Today we flew from Cape Town to the Hoedspruit Airport, which is at the edge of Kruger National Park. We are staying at a private game reserve that is adjacent to and open to Kruger, meaning it has an unfenced border with the national park. By staying in the private reserve we have nicer accommodations and service, along with private guides.
We arrived at the reserve at 2 pm and had our first safari at 3:30, so basically had time to get checked in check out our “tent.” By tent, I mean glamping on steroids. Huge space, our own pool, claw tooth tub and a big shower, double vanity…seriously, we are not roughing it.
Anyways, we hit the ground running, as it were, sunscreened and bug sprayed. This area is grassy with dense underbrush, so it is not easy to see animals. It is winter here, so some of the trees have lost their leaves, but the challenge remains. Also, many of the larger animals are spread out. We still managed to see quite a bit this first afternoon/evening.
There are impala everywhere. They are like antelope and stay in groups for safety. They form harem groups with a single male and large groups of females, so you also find groups of males that have no harems.


We came across a bull African bush elephant. He was busy snacking around a tree. These are the largest land mammals and they are quite impressive.


We saw both a southern yellow-billed hornbill and a southern red-billed hornbill. The yellow-billed hornbills are all over the place and a pretty cute. They feed on the ground, so they are often hopping around.


A tawny eagle landed close enough for pictures with the telephoto. These have a breeding range that goes all the way up to India.
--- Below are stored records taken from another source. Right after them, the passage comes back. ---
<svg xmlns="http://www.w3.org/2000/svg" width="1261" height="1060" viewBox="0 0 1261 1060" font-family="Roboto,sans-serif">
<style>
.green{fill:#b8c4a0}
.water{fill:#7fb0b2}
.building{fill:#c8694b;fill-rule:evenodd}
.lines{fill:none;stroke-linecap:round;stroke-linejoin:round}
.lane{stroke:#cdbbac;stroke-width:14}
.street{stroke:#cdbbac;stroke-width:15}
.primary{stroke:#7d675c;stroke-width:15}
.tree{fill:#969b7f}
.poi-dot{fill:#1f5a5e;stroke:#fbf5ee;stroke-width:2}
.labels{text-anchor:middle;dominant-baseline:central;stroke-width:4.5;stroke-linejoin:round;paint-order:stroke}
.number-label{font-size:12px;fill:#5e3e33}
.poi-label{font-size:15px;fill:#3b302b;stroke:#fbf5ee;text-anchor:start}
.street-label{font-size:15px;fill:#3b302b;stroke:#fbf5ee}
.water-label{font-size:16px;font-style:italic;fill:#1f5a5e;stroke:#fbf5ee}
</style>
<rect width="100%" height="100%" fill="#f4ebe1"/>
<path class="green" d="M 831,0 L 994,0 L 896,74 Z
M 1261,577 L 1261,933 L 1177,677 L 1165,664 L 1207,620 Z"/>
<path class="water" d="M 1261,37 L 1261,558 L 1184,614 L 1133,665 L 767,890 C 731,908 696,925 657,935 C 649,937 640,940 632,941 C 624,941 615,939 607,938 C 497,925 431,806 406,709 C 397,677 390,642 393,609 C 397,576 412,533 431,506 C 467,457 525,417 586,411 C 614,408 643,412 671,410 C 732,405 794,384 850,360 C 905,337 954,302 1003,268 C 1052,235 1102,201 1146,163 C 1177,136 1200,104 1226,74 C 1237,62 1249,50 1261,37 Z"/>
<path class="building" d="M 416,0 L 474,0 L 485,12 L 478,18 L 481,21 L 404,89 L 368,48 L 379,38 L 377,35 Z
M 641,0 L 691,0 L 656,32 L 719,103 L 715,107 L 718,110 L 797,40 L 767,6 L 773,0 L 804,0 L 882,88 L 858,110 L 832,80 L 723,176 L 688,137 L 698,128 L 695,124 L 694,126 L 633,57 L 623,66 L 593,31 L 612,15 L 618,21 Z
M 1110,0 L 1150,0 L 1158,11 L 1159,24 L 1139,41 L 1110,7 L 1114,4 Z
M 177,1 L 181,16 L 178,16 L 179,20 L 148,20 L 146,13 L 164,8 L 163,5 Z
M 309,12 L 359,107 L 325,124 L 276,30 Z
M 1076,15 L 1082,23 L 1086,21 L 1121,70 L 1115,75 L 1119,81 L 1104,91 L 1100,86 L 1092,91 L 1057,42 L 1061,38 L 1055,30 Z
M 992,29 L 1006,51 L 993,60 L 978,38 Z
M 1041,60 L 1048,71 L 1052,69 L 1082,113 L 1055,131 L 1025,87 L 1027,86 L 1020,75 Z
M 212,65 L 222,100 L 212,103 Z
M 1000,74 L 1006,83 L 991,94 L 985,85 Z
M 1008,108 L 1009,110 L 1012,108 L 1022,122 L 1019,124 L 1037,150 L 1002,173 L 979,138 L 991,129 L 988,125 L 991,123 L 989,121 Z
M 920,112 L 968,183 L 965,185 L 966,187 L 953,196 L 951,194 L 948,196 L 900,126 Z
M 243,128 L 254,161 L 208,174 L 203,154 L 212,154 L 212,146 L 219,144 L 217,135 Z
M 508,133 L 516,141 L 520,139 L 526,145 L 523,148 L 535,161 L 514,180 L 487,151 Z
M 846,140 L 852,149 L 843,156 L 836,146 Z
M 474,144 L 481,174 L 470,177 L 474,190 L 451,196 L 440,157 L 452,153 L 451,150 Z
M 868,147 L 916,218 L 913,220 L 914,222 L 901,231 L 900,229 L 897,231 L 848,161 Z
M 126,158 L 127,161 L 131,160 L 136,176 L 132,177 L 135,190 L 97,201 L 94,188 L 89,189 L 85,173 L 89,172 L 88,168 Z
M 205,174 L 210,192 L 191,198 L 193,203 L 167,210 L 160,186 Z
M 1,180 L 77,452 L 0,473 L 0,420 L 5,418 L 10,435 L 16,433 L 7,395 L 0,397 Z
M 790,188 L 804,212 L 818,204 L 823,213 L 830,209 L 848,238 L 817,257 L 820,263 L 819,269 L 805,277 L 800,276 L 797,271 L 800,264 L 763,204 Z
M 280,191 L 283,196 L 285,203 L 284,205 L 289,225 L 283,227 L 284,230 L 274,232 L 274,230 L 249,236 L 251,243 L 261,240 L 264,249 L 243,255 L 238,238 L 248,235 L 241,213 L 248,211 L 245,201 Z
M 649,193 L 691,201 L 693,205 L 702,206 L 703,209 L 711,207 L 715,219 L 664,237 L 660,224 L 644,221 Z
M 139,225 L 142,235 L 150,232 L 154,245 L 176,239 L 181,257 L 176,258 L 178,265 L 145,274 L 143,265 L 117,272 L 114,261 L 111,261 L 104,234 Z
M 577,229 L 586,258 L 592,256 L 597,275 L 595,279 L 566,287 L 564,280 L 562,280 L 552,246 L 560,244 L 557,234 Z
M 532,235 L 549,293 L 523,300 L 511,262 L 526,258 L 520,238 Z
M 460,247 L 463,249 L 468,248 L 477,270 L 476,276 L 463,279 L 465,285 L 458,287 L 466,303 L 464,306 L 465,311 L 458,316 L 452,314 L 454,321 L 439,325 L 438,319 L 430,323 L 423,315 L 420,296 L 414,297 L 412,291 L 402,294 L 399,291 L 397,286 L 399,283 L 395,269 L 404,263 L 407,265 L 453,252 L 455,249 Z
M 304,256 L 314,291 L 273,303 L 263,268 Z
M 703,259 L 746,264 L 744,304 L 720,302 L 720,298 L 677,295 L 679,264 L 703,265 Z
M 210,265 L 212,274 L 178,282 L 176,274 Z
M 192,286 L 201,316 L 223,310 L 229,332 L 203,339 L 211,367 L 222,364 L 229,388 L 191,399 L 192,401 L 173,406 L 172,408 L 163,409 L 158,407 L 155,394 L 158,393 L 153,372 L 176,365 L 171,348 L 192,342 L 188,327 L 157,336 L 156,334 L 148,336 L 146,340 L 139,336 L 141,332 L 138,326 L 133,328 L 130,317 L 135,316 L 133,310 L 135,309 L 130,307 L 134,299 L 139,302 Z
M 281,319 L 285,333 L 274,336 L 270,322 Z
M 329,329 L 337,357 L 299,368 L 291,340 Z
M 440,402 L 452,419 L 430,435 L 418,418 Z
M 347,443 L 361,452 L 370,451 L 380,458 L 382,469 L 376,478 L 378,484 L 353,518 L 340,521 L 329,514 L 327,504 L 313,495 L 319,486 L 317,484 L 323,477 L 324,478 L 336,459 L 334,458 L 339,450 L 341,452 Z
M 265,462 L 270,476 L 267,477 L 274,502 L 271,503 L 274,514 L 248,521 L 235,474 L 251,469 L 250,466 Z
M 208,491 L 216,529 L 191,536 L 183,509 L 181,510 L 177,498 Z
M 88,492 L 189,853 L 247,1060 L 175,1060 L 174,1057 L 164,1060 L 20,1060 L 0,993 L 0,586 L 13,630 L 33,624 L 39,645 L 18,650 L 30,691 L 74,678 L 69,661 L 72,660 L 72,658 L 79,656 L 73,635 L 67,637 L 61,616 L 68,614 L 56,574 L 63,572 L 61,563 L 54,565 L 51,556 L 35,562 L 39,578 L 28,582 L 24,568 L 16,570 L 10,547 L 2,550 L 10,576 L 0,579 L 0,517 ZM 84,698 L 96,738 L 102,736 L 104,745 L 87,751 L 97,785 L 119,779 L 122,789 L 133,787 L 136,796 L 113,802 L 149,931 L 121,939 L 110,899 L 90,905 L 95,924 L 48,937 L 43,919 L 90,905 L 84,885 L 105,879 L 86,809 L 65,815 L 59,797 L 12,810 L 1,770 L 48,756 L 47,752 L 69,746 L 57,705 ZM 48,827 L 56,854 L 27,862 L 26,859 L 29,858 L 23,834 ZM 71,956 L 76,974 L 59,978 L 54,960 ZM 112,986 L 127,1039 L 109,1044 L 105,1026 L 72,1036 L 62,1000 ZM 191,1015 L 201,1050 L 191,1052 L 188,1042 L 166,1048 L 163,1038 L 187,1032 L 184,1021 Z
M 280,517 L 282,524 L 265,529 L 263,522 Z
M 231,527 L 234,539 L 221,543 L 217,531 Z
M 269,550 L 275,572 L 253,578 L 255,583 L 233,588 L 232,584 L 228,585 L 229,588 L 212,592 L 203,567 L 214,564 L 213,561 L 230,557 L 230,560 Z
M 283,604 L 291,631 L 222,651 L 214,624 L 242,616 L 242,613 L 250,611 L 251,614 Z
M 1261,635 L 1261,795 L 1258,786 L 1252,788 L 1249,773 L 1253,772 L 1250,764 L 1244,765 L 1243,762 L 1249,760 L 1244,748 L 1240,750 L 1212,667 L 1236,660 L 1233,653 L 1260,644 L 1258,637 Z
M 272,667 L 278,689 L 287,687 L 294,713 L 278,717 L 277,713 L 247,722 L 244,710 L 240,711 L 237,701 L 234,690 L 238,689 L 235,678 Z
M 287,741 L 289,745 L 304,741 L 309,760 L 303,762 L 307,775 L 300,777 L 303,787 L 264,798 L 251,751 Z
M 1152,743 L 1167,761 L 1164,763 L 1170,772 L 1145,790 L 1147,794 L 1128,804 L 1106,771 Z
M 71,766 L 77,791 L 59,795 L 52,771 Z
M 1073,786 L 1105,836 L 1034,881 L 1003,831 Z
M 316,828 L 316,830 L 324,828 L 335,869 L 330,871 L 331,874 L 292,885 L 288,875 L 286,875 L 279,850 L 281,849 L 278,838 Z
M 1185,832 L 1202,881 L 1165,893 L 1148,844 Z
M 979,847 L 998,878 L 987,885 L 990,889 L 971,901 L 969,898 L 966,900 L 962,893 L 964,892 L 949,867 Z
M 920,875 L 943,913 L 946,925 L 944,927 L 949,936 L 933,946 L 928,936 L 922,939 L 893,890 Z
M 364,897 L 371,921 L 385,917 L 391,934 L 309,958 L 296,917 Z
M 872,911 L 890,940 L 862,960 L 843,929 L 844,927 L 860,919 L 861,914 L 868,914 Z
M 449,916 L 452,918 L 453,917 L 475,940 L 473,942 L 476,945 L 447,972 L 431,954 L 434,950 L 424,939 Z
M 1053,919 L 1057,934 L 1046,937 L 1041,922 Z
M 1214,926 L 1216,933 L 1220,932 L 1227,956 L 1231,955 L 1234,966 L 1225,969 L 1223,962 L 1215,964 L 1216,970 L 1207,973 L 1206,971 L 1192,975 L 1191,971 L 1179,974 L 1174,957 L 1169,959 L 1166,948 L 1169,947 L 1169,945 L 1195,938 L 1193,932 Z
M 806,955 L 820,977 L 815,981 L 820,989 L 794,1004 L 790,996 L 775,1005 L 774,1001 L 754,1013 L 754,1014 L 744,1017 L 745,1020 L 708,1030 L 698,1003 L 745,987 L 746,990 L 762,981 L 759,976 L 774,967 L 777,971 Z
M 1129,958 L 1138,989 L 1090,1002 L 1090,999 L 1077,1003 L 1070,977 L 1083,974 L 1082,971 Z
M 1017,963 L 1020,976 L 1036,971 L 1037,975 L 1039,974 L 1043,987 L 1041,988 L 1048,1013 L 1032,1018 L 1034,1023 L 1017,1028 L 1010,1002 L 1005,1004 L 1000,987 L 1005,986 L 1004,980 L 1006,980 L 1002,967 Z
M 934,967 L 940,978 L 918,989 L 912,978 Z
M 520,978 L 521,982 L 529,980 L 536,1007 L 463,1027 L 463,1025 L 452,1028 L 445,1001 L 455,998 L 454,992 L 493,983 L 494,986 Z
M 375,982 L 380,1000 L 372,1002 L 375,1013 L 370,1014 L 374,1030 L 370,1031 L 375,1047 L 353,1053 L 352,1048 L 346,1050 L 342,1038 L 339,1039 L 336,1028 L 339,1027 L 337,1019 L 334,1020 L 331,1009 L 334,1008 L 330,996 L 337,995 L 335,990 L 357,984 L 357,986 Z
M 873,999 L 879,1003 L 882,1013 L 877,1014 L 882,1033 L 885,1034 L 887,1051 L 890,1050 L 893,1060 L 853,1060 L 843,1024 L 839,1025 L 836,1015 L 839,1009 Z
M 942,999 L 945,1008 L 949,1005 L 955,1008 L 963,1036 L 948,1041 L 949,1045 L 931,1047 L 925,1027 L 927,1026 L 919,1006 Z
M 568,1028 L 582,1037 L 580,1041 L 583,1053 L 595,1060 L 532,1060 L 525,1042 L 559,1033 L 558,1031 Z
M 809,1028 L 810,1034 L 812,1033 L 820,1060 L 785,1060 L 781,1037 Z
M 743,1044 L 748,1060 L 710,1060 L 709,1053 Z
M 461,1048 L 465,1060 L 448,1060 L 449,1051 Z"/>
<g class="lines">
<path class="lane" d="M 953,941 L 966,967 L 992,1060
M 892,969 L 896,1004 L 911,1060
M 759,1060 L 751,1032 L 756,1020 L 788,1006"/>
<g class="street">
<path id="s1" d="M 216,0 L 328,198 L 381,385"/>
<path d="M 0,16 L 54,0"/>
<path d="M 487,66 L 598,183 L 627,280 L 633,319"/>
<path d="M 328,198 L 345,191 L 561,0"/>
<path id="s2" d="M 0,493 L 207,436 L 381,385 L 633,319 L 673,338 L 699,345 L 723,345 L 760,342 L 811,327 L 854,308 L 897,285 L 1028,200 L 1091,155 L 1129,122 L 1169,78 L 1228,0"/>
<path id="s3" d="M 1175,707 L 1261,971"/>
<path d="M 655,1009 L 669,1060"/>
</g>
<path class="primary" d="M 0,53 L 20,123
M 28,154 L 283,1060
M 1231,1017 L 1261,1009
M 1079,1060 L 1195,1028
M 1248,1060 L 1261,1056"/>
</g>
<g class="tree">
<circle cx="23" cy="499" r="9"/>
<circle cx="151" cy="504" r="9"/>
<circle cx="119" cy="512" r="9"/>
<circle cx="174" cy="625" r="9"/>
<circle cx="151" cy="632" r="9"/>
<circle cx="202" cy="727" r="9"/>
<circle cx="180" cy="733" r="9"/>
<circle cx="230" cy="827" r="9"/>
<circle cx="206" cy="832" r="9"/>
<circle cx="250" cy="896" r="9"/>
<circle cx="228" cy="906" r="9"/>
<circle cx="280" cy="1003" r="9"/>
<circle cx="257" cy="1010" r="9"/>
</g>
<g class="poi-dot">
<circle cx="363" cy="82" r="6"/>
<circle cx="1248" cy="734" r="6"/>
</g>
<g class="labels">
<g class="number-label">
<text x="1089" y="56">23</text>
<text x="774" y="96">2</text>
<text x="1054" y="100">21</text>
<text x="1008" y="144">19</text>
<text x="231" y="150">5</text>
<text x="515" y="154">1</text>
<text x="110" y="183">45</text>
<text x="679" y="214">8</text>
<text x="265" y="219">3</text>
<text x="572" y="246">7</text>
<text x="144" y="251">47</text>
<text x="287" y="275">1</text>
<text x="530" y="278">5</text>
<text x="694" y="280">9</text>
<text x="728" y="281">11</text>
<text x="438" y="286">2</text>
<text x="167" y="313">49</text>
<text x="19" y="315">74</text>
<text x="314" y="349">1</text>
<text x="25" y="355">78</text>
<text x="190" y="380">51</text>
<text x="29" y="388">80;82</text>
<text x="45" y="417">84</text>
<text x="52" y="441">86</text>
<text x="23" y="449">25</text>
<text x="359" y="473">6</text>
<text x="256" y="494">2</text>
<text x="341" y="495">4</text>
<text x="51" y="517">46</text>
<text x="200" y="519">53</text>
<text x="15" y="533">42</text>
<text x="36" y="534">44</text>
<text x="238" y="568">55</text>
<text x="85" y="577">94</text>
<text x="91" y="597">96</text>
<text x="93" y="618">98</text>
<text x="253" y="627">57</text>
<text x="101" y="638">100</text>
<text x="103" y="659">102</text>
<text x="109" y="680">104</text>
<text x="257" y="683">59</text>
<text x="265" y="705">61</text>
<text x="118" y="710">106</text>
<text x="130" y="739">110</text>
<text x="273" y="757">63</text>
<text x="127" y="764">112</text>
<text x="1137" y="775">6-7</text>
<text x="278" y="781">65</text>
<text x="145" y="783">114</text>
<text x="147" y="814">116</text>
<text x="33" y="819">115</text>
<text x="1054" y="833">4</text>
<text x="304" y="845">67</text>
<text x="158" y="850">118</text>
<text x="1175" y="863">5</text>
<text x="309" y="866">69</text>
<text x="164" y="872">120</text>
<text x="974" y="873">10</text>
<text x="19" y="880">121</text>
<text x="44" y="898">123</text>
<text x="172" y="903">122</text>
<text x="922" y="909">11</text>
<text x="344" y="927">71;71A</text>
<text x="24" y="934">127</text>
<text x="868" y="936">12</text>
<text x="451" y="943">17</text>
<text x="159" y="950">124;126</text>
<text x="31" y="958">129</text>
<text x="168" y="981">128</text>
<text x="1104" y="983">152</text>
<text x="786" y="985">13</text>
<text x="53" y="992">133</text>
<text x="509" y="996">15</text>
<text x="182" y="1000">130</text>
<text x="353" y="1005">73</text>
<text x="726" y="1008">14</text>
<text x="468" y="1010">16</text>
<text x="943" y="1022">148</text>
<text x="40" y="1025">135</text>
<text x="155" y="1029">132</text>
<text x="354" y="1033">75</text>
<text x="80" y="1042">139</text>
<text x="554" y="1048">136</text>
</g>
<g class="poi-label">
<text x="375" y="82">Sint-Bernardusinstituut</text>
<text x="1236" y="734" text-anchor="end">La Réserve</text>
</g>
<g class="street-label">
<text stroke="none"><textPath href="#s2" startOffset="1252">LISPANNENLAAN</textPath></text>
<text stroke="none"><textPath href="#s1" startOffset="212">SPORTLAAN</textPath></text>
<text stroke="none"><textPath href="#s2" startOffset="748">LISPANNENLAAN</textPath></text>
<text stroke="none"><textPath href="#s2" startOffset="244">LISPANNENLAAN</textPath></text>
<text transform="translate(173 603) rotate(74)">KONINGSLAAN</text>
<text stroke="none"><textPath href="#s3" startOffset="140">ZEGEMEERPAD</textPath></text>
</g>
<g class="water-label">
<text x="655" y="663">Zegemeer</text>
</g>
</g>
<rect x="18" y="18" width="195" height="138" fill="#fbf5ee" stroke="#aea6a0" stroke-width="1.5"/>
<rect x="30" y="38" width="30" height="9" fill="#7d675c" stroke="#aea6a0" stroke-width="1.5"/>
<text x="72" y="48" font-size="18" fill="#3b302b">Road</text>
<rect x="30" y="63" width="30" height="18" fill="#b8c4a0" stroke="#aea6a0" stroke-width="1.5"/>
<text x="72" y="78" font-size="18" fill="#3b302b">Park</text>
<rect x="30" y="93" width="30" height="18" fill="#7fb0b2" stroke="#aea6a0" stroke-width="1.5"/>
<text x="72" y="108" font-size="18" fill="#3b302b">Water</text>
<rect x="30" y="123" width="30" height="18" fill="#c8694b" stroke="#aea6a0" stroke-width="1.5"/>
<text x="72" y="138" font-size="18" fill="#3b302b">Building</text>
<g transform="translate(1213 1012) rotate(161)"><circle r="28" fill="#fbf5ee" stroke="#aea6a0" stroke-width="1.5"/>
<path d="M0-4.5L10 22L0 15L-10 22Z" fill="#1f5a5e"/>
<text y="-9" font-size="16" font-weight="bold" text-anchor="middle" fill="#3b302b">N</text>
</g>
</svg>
A steenbok attempted to hide from us in the grasses. These are 16-24 inch tall deer-like animals. If hiding in the grasses does not work, they run in a zig-zag pattern to avoid predators.


A magpie shrike was kind enough to pose long enough for me to take a picture. These perch up high to search for food.

Our huge find of the day was a group of southern white rhinoceros. Groups of rhinos are called crashes. White rhinos were endangered, but have largely recovered. They are continually threatened by poachers. The rhinos at this reserve are de-horned to discourage poachers, since that is usually what they are killed for. A couple in this group we saw had not been de-horned yet.






In the dark we found an African civet. This is a small mammal with a masked face, like a raccoon. It is nocturnal and carnivorous.

We saw multiple other things that I did not get good (or any) pictures of, such as a vervet monkey, zebra, crested barbet, and a crested francolin.
We ended the day with an elephant road block on the way back to the lodge for dinner.